When I was about 12. Already an artistic kid from the get go; I made things out of whatever I could get my hands on. Sure the typical drawing, painting, and clay creations were one thing. Then there were random things. Things like broken glass shards found on some steps rearranged into a sailboat with sails full of wind? Yep, I made that (but I didn’t break the window, I swear). Or maybe spray painting funky, layered polka dot patterns on the family washer & dryer, my "boombox" or even branding my bike with fictitious, hand-drawn sponsor’s logos? Yeah. I did that too. Then around the age of 12 things changed. A computer crossed my path.
I had already messed around on my brother’s Apple IIe in the late 80s. Mainly tinkering with some crude desktop publishing program or low-bit games (Blitzkrieg, anybody remember that? It was pretty decent). Then in the 90s there was this “new” personal computer. It was different. It had Microsoft fricking Paint loaded on it. Sure, it was fairly crude but it worked! It was drawing and painting mixed together in a new-to-me digital format. So I put my favorite Hotwheels, HO trains or Calvin & Hobbs comics I liked on top of the large clunky monitor and “drew” them on the screen with a chunky mouse. I still remember my brother showing me the “undo” command. That was revolutionary! I’m proud-ish to admit I still use it today. A lot.
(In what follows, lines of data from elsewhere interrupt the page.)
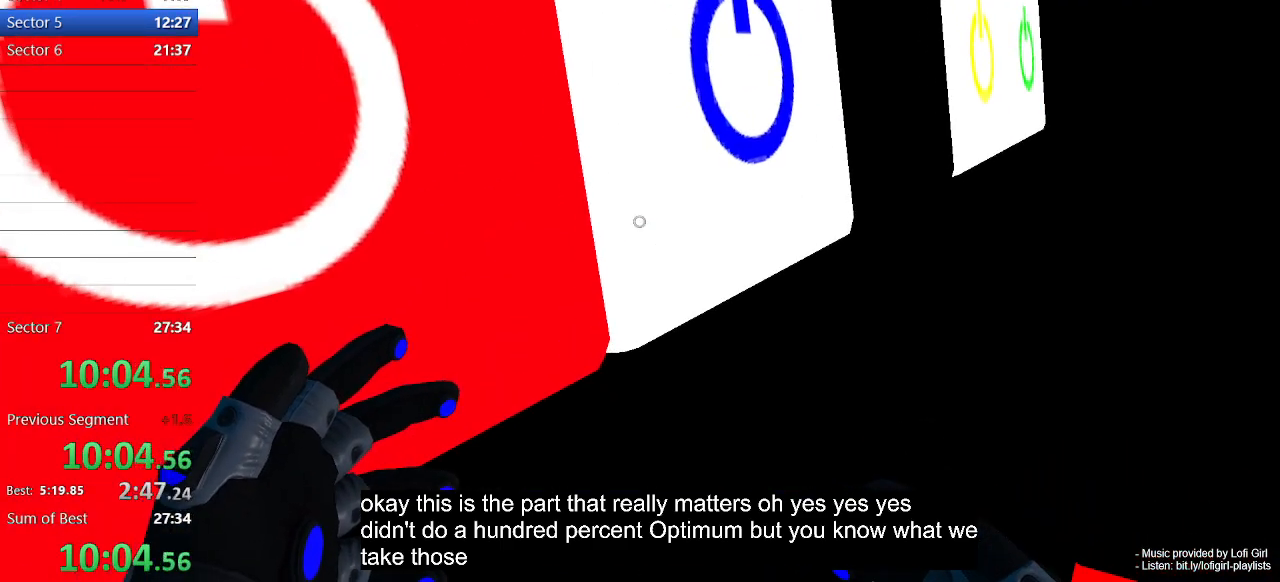
{"keys": [], "mouse": [], "events": []}
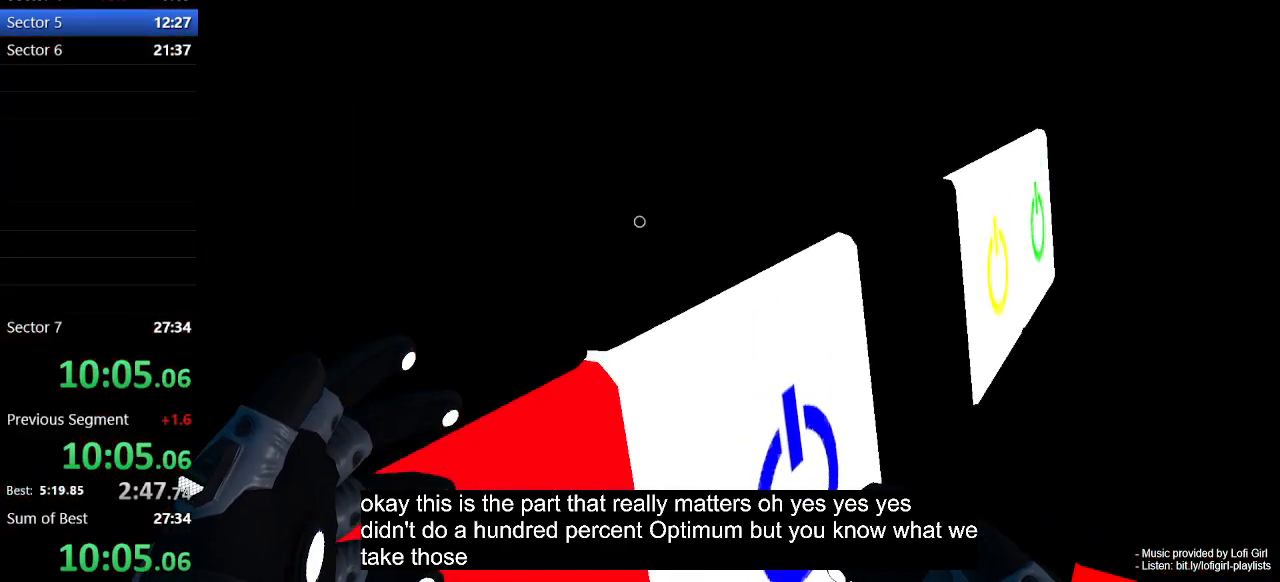
{"keys": ["a", "w"], "mouse": [], "events": [[100, "space", "down"], [200, "space", "up"], [200, "w", "down"], [233, "a", "down"]]}
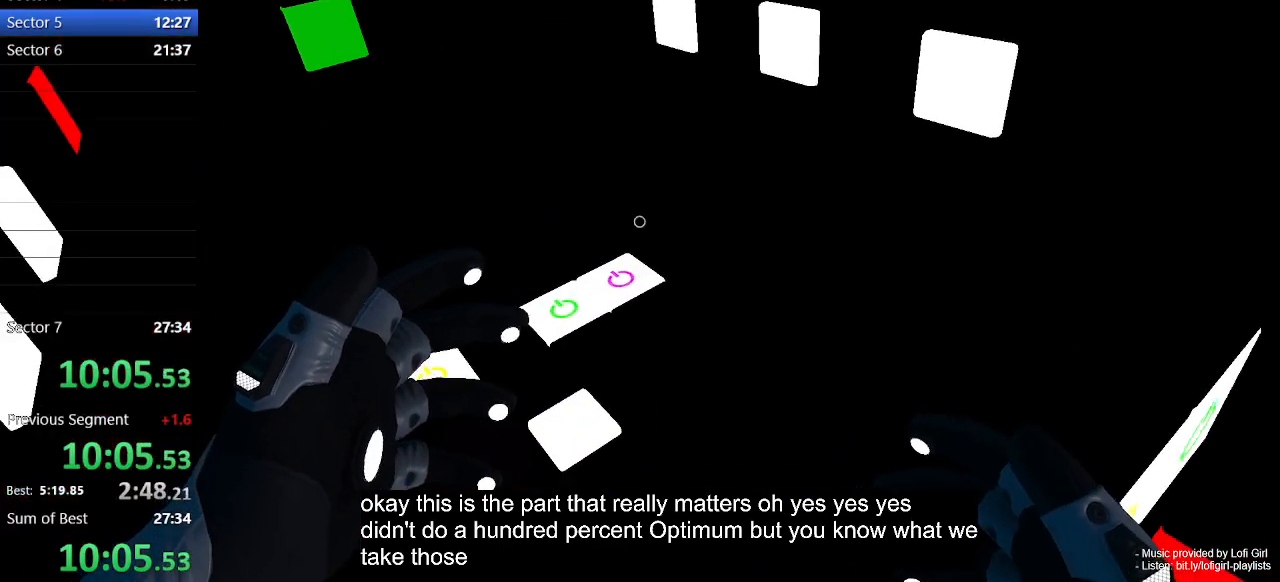
{"keys": ["a", "w"], "mouse": [], "events": [[300, "mouse_left", "down"], [433, "mouse_left", "up"]]}
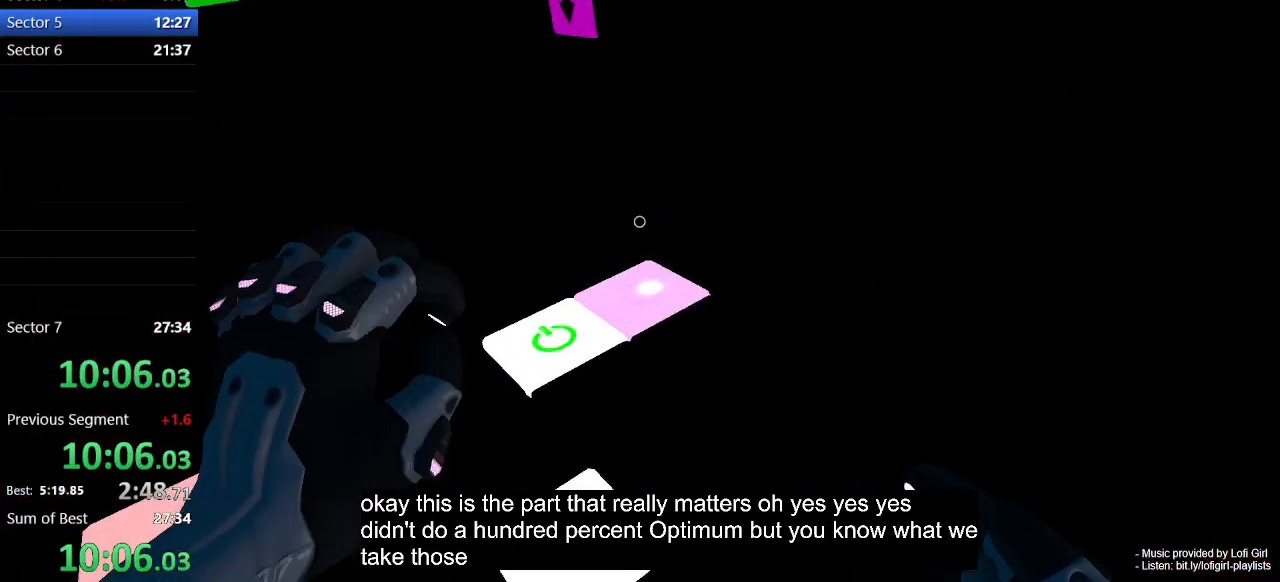
{"keys": ["w"], "mouse": ["left"], "events": [[400, "mouse_left", "down"], [500, "a", "up"]]}
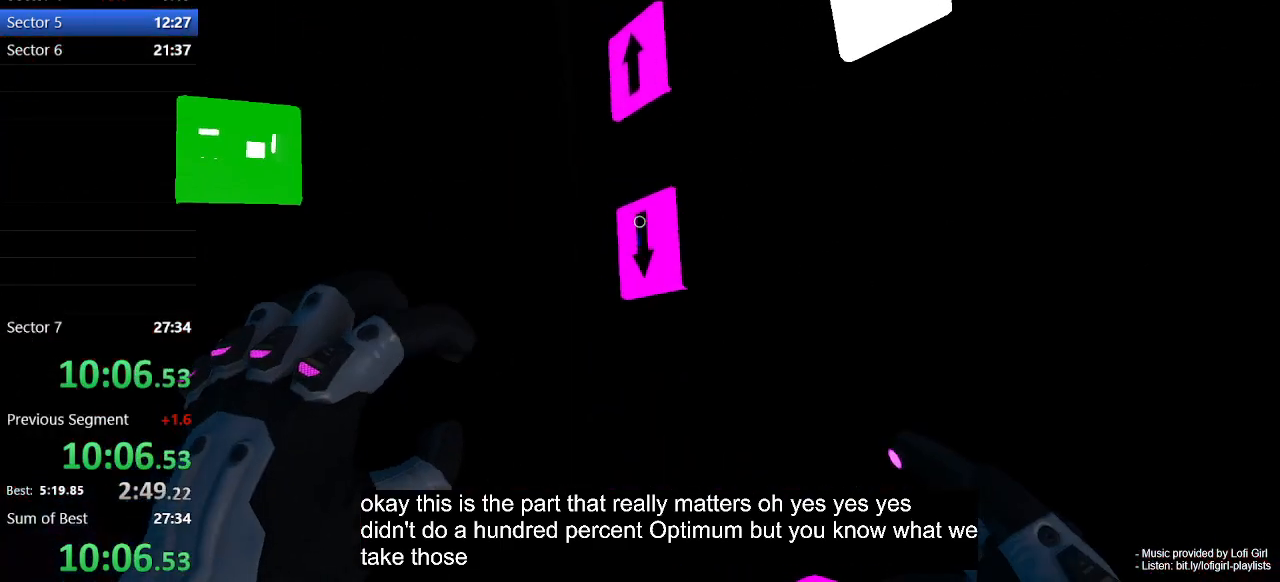
{"keys": ["space", "w"], "mouse": [], "events": [[233, "mouse_left", "up"], [433, "space", "down"]]}
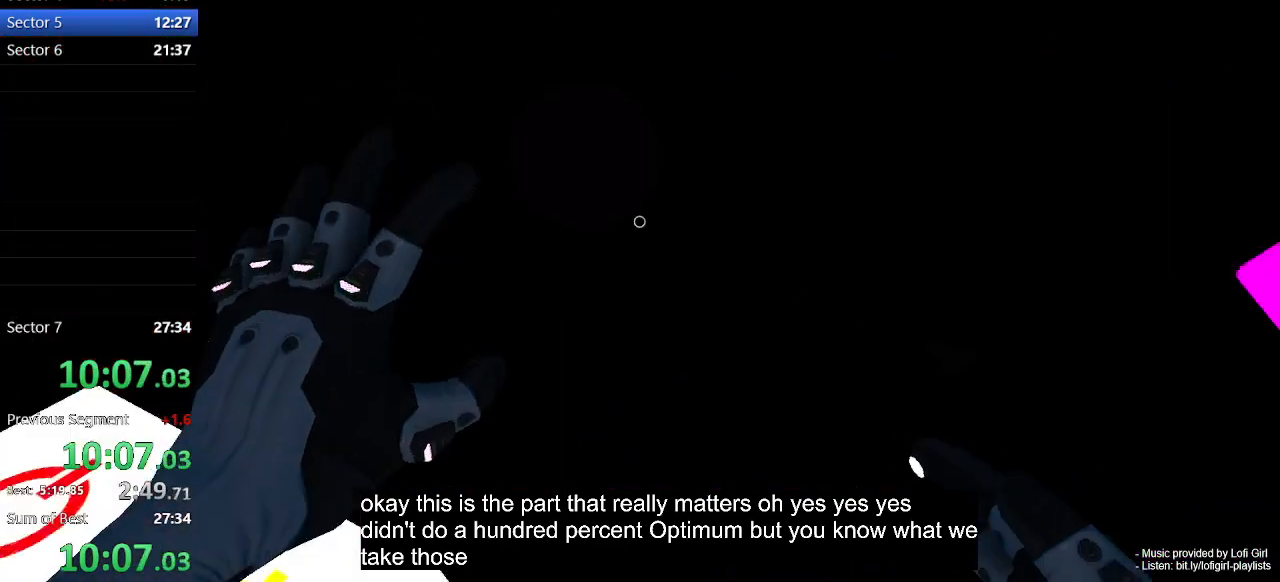
{"keys": ["d", "s"], "mouse": [], "events": [[67, "space", "up"], [100, "d", "down"], [167, "w", "up"], [333, "s", "down"]]}
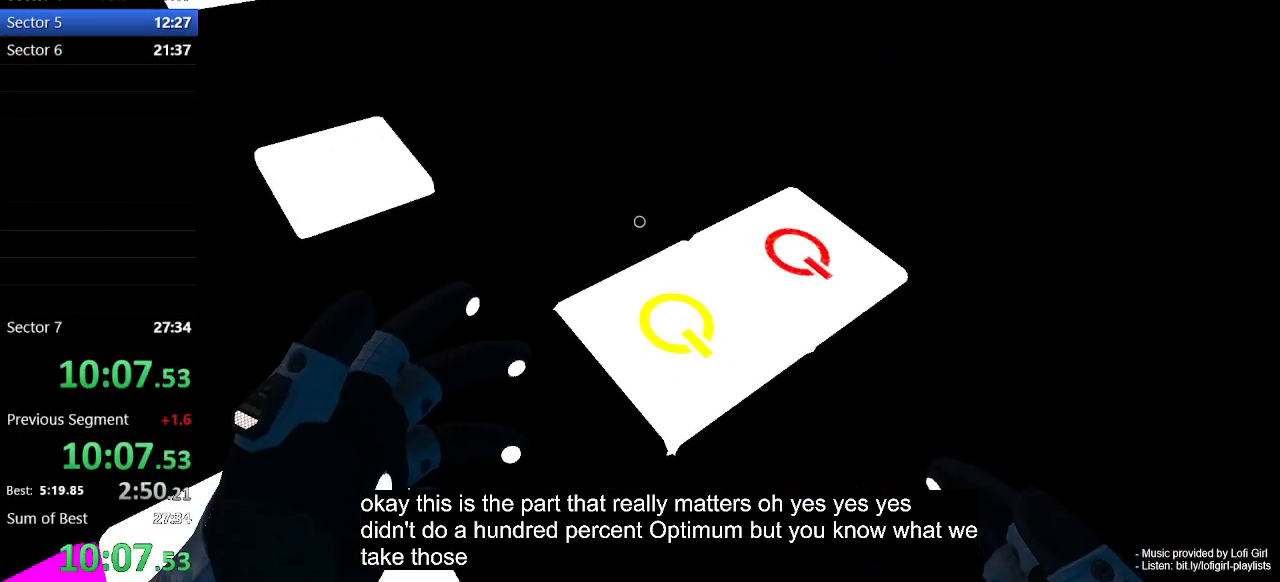
{"keys": [], "mouse": [], "events": [[33, "d", "up"], [167, "mouse_left", "down"], [367, "s", "up"], [467, "mouse_left", "up"]]}
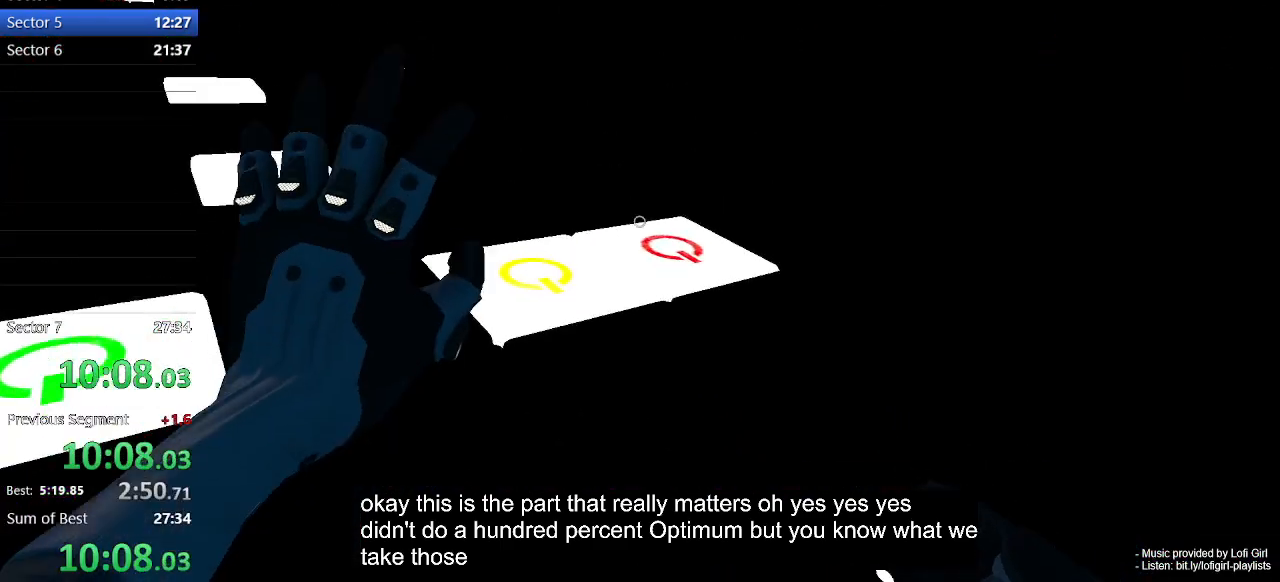
{"keys": [], "mouse": [], "events": []}
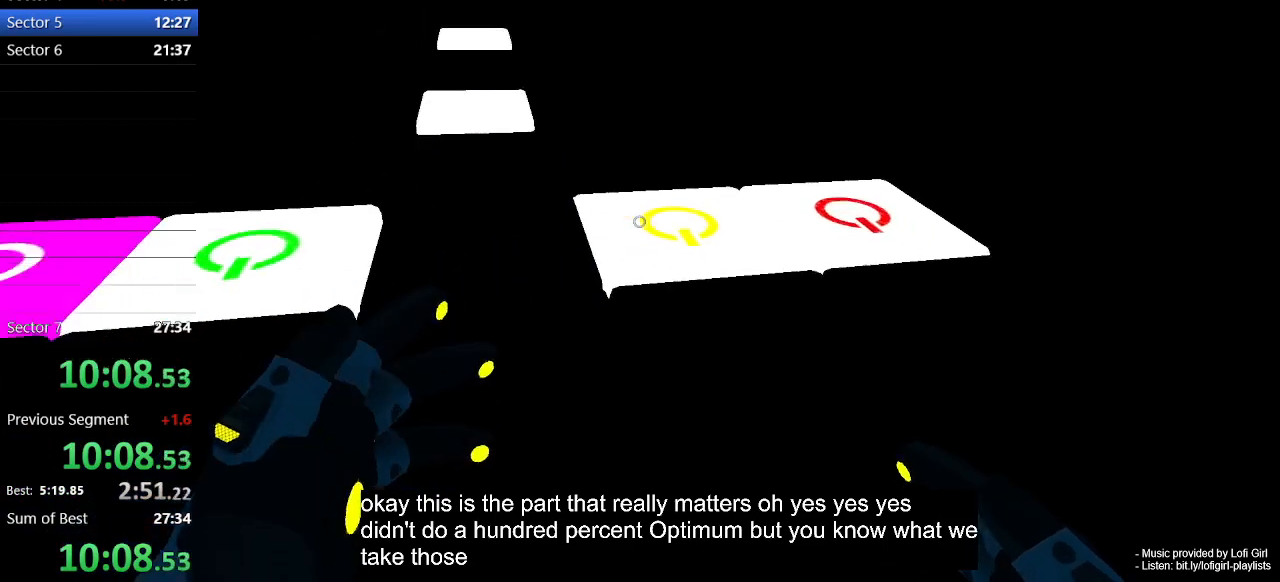
{"keys": ["d"], "mouse": [], "events": [[233, "mouse_left", "down"], [400, "mouse_left", "up"], [467, "d", "down"]]}
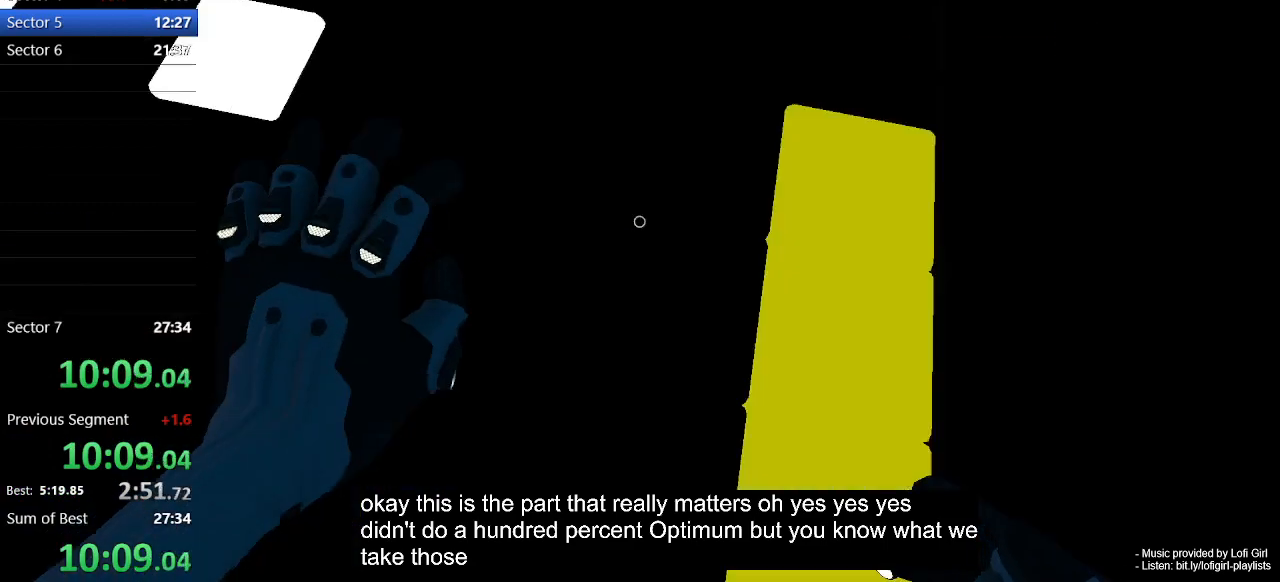
{"keys": [], "mouse": ["left"], "events": [[33, "s", "down"], [167, "s", "up"], [267, "d", "up"], [500, "mouse_left", "down"]]}
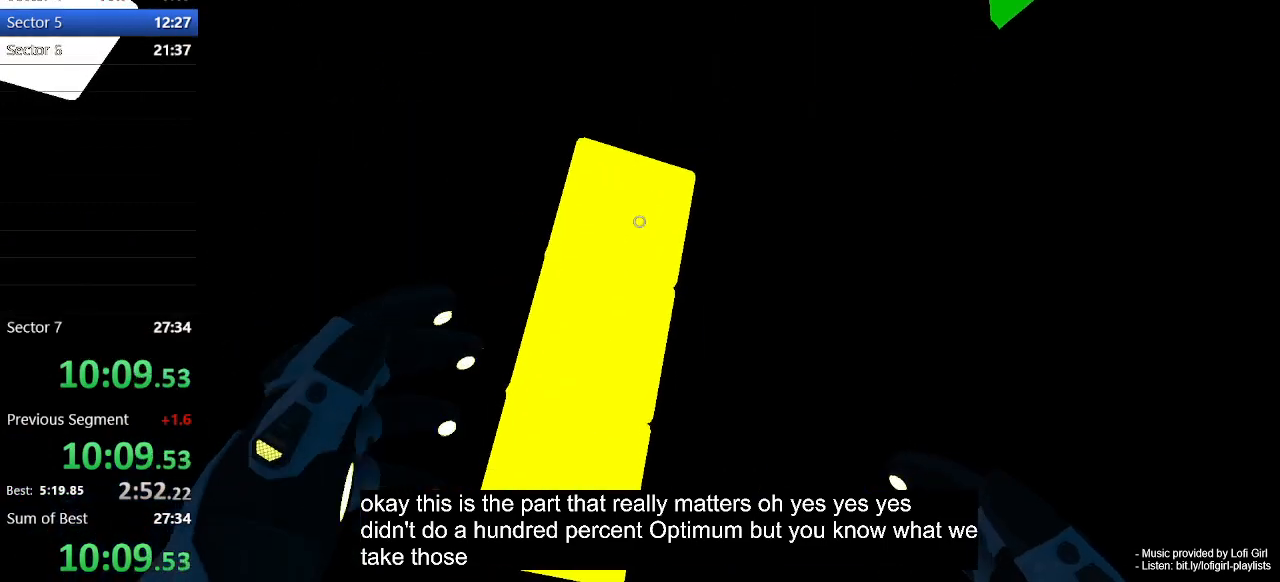
{"keys": [], "mouse": [], "events": [[100, "d", "down"], [167, "mouse_left", "up"], [333, "s", "down"], [500, "d", "up"], [500, "s", "up"]]}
Anyway, I continued “drawing” on the computer. Having moved on from Hotwheels, and using the new undo command; I made up my own snowboard companies just so I could use ideas for logos or posters I came up with. I painted my logos on the bases of the crappy plastic snowboards I rode. I cut out my own stickers, painted my own graphics and made my own stencils. I was inspired by communicating a visual message to get people excited. Just like how I got excited by reading snowboarding mags at the time. I knew people were already doing whatever it was that I was doing. I didn't know what it was called, or how to properly go about it - MS Paint could only go so far. A handful of years later, and a bunch of wasted terms at the local community college I finally found out what I had been doing. It was called Graphic Design.
Now-a-days I still put all the pieces together and make my own as I see fit. I draw (yep, pun intended) from an ever growing background of art and creating things. If it's possible, I opt to create my own original graphics rather than use stock art. I dig originality, and am in a unique position capable of making exactly what I need. Whatever the message, feeling, product or idea; I aim to convey it visually.